The five urban design qualities
01 Permeability – movement and connections

A successful place is easy to get to and move through. Places should connect to their surroundings.

A successful place:
gives people the maximum amount of choice for how to make a journey

takes into account all forms of movement (foot, cycle, public transport and car). Where possible connections should emphasise sustainable forms of transport over individual car use
makes clear connections to existing roads and facilities. This will give users more choices of route when making their journeys
is made up of perimeter blocks: the plots of land between streets. A building usually has two faces: the public face is the front of the building which usually faces the street, and is where the entrances are; the private face is usually the back of the building and faces the inside of the block. The benefit of perimeter blocks is that the building’s public face overlooks the street, making it more safe and secure. Permeability must be considered early in any planning or development process because streets are the most permanent element of any built environment. Ancient street patterns, including Roman roads, can still be identified in many historic cities such as Oxford.

02 Vitality
Places that are vibrant, active, safe, comfortable, varied, and fun are said to have vitality.

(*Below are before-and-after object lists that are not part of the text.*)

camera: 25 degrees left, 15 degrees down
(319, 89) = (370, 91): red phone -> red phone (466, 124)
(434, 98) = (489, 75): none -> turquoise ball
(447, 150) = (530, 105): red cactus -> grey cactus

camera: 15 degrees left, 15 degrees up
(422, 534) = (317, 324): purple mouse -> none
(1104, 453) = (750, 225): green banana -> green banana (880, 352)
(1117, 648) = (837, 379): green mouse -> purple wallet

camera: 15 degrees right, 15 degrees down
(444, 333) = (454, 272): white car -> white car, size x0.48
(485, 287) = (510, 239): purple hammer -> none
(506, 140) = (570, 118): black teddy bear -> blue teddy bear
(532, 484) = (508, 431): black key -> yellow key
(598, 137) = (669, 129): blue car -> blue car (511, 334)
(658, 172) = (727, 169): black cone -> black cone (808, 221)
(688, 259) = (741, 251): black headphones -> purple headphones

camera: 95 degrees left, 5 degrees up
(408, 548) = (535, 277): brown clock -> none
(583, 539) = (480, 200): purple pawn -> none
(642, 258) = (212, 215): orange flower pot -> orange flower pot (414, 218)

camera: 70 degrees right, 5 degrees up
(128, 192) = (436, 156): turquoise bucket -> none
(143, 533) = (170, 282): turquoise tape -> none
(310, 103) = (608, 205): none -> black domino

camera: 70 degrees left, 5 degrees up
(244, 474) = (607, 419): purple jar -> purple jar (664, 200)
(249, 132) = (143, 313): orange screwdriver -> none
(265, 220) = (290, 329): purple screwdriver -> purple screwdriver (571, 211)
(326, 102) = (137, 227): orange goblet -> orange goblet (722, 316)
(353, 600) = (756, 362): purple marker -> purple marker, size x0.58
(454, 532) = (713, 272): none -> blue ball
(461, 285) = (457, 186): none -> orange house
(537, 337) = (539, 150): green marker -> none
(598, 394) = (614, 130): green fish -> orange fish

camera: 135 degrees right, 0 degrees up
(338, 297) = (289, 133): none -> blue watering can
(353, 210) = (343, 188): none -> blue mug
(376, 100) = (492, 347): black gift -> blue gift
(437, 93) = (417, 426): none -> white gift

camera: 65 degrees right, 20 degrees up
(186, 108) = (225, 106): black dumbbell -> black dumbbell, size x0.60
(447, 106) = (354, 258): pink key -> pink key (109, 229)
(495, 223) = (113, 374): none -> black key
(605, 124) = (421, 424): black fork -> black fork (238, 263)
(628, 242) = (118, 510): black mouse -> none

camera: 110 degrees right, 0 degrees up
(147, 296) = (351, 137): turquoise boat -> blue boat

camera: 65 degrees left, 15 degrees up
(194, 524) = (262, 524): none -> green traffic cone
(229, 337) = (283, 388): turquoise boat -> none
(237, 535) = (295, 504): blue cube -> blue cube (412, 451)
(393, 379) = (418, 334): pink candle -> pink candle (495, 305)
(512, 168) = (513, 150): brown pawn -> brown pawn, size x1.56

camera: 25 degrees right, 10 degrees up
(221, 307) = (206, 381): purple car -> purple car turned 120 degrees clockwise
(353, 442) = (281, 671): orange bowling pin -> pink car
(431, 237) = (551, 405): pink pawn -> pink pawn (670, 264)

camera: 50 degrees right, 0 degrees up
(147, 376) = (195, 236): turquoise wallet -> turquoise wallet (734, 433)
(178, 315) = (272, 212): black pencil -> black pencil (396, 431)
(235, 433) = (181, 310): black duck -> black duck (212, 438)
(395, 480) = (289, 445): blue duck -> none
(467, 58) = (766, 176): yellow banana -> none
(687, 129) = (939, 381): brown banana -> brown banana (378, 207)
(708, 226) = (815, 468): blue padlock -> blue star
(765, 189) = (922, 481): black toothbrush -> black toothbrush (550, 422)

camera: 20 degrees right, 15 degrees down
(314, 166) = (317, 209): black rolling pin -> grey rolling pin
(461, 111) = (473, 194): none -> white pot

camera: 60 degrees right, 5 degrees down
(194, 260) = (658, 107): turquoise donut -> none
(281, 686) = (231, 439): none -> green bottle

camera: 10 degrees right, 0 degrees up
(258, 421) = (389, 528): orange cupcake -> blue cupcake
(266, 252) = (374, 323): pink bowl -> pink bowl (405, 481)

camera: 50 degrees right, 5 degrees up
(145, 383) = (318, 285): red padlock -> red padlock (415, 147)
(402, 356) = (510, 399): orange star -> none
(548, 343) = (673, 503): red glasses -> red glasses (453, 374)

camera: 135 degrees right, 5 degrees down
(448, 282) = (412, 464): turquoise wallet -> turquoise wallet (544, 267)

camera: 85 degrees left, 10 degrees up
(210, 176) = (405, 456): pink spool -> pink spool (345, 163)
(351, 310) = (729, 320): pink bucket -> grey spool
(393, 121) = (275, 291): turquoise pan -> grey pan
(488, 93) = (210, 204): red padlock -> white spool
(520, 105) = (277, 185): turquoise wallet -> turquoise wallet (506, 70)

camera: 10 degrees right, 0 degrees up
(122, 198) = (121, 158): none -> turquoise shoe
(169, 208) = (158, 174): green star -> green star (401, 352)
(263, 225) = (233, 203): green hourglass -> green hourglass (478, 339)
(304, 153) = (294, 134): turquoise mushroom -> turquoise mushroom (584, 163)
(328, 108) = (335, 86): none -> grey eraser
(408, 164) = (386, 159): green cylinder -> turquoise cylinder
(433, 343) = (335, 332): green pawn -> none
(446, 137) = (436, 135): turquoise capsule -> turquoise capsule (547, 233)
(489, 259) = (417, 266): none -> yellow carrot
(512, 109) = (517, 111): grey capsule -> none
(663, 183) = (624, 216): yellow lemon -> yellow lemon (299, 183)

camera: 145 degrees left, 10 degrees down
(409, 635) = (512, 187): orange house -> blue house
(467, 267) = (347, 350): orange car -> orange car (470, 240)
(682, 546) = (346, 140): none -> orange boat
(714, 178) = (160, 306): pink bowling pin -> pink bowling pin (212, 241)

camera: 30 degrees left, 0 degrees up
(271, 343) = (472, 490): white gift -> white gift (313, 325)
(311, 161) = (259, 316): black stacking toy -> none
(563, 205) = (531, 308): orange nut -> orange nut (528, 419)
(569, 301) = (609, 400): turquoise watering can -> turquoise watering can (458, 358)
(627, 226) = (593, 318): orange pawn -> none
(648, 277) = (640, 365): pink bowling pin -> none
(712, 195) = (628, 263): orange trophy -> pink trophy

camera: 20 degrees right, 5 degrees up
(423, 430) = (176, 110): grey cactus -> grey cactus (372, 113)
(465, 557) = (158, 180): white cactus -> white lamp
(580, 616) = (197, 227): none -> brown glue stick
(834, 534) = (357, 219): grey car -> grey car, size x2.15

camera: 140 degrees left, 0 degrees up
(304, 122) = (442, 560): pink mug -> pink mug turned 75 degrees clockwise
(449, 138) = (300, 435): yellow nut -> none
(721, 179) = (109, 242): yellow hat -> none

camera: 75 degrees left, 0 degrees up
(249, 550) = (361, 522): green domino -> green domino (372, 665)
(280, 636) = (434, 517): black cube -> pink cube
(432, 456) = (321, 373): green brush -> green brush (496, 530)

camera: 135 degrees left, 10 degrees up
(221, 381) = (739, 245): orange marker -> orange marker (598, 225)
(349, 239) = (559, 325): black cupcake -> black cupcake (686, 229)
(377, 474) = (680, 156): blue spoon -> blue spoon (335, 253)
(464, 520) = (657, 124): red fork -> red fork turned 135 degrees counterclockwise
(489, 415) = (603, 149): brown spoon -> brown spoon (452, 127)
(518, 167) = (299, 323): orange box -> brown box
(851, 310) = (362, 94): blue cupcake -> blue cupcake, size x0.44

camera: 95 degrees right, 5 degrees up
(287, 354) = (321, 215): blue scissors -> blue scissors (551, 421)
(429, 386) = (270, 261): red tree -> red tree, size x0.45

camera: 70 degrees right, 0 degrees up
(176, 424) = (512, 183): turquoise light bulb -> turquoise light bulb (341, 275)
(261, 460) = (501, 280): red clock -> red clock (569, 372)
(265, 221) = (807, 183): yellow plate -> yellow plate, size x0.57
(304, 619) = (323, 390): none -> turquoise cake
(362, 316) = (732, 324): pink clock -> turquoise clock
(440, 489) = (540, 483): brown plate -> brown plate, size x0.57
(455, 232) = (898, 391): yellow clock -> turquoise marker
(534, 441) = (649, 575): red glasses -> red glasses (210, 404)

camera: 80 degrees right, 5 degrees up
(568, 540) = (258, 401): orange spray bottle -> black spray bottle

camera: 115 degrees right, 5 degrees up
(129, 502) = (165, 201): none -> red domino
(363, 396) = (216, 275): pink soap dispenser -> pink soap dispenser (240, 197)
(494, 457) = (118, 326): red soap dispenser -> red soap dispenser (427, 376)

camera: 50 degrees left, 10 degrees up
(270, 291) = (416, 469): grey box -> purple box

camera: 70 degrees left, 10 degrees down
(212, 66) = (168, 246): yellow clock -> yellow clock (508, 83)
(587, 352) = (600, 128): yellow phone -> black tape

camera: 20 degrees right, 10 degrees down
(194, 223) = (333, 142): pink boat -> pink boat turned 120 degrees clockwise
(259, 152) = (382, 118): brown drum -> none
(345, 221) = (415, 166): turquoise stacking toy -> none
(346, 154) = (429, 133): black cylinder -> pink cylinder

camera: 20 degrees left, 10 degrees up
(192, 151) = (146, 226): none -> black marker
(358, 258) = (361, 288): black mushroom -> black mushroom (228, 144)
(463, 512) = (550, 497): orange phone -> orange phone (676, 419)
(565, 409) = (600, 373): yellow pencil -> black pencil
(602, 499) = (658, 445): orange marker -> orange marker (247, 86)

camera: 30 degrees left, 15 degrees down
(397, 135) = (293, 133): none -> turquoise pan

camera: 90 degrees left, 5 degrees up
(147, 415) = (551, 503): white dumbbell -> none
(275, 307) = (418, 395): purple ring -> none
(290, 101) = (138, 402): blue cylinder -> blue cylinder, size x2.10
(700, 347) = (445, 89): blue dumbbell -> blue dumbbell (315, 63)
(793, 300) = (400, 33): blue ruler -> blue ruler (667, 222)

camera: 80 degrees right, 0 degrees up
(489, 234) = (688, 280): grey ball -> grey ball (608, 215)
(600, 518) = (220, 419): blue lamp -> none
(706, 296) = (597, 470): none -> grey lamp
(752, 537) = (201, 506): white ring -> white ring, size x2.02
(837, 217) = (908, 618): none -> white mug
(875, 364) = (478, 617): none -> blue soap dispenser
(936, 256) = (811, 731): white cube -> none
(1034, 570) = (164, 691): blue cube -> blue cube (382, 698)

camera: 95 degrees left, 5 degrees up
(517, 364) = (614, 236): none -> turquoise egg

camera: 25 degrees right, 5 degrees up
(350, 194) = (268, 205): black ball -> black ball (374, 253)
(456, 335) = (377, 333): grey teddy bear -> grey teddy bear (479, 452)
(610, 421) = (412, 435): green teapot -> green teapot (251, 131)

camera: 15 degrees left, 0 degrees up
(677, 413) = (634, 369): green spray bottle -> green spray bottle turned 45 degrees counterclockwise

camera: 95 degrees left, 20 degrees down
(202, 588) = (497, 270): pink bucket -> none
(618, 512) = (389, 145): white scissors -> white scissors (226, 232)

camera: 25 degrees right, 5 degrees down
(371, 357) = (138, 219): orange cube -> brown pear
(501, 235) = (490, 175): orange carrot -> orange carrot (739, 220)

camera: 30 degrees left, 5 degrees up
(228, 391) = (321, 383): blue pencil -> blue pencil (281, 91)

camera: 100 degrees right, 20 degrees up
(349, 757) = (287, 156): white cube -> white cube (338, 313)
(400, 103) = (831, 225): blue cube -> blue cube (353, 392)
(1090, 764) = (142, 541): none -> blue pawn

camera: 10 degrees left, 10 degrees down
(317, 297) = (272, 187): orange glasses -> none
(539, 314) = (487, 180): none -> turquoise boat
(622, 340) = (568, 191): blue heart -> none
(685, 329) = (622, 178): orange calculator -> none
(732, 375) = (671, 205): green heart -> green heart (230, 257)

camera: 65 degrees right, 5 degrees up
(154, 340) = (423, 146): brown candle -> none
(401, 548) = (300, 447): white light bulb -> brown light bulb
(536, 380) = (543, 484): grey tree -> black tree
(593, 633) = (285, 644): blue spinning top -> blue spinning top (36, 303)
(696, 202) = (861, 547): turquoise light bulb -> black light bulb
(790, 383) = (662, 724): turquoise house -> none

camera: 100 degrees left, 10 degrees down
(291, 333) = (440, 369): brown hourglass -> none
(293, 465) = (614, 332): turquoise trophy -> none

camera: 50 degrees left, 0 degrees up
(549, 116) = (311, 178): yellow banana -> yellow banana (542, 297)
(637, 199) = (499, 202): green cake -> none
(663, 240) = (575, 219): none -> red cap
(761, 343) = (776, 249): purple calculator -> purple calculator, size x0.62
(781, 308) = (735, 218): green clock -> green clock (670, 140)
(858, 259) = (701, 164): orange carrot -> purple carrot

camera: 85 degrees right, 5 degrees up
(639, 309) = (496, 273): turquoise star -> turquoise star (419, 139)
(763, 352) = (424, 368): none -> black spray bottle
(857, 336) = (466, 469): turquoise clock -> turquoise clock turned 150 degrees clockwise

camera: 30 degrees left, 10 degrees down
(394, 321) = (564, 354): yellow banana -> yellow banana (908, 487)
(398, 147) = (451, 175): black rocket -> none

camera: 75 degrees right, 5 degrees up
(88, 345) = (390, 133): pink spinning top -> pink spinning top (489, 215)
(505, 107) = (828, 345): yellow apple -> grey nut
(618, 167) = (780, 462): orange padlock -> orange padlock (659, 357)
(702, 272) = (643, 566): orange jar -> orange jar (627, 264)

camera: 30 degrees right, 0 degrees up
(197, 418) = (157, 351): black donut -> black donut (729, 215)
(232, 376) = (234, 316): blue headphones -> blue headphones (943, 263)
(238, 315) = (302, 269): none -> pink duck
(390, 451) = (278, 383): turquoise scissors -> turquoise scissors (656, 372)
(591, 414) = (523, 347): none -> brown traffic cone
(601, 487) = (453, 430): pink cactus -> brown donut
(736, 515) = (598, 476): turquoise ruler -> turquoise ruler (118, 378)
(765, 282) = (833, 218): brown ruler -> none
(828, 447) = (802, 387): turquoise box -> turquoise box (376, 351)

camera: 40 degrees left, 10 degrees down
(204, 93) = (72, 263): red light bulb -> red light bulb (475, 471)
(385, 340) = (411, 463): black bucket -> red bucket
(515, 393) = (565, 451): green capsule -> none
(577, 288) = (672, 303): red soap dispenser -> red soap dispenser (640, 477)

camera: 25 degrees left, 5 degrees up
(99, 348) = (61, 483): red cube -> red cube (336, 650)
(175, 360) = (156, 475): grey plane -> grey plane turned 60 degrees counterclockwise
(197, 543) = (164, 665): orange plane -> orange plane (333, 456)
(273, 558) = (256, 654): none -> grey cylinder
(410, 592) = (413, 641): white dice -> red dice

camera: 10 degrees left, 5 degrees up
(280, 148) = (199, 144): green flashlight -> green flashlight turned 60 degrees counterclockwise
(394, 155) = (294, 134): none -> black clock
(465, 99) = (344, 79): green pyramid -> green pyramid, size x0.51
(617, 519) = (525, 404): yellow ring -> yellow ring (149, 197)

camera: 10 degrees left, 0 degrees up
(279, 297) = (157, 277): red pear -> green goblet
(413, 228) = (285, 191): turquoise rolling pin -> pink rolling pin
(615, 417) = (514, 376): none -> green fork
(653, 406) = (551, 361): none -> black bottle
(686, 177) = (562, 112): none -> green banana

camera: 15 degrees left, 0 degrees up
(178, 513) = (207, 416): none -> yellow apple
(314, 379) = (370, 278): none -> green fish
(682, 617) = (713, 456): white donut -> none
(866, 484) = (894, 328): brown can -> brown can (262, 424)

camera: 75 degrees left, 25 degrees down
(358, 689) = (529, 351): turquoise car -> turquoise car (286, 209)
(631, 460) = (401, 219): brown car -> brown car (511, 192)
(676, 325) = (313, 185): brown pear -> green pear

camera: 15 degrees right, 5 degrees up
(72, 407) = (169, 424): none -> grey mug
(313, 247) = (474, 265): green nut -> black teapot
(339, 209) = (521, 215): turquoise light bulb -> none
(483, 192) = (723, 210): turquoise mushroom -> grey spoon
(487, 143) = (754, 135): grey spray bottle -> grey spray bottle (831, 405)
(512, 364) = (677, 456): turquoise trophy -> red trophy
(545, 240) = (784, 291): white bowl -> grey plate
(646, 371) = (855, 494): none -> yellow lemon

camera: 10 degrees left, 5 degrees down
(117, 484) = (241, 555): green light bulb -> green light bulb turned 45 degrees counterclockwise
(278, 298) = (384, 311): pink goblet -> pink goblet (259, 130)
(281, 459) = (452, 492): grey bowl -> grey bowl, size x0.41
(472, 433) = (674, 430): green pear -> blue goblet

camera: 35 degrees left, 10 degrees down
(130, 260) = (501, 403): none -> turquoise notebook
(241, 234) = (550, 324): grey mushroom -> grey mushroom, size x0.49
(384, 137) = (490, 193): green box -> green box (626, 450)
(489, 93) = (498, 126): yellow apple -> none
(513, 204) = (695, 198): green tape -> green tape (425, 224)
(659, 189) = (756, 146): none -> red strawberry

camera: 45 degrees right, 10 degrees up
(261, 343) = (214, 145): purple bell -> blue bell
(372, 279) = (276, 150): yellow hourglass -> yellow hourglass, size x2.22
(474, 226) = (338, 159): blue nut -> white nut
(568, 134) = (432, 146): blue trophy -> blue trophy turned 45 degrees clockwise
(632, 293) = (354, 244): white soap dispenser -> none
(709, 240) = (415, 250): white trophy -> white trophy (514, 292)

Places are more active when they have windows and doors connected to the street. Inactive edges are blank walls, badly-placed entrances, tunnels, places where you don’t feel safe, which are not overlooked.

Places feel safer with buildings overlooking them. When houses are placed above shops the streets remain busy in the evenings so they feel safe and vibrant.

03 Variety/Diversity – the spice of life
A successful place also offers a mix of activities to the widest range of possible users.
The most connected streets usually have a wider variety of uses because they are easier to get to and more people go there.

Variety is desirable because it provides a choice of activities for a wider range of people, things to do and places to go, making the place more exciting.

A variety of uses will also attract larger numbers of consumers to the area and therefore make it more economically successful.

It is important to get the right mix of uses. A successful mix is achieved when uses create a balanced community with a range of services without increasing the need for the car.

Social housing should not be distinguishable from private housing by either its design or its location.

04 Legibility
A successful and ‘legible’ development is a place that has a clear image and is easy to understand. American planner Kevin Lynch identified five features which create this kind of place.

Paths – the routes of movement such as alleys, streets and railways

Nodes – focal places such as roundabouts and market squares which connect the paths and roads

Landmarks – buildings or places that provide local character and act as reference points

Districts – areas of the city with distinct or recognisable characteristics such as the business district

Edges – linear elements not used as routes like busy roads, walls of buildings and railway lines

05 Robustness

A place’s ability to be used for many different purposes by different people, or its potential for change and adaptation for different uses.

A robust place, whether outdoors or indoors, has many possible uses.

A robust building’s function can change over time. The whole building can take on a new use, for example, an industrial warehouse can become new office space. Or a small space within a building can change use, such as a garage into a sitting room.

A robust place takes advantage of climatic conditions such as daylight, sunlight and wind, by, for example, placing solar panels on south facing buildings.

Natural vegetation such as trees and bushes are included in such developments to act as filters for pollution and sunlight during summer but to allow sunlight through in winter.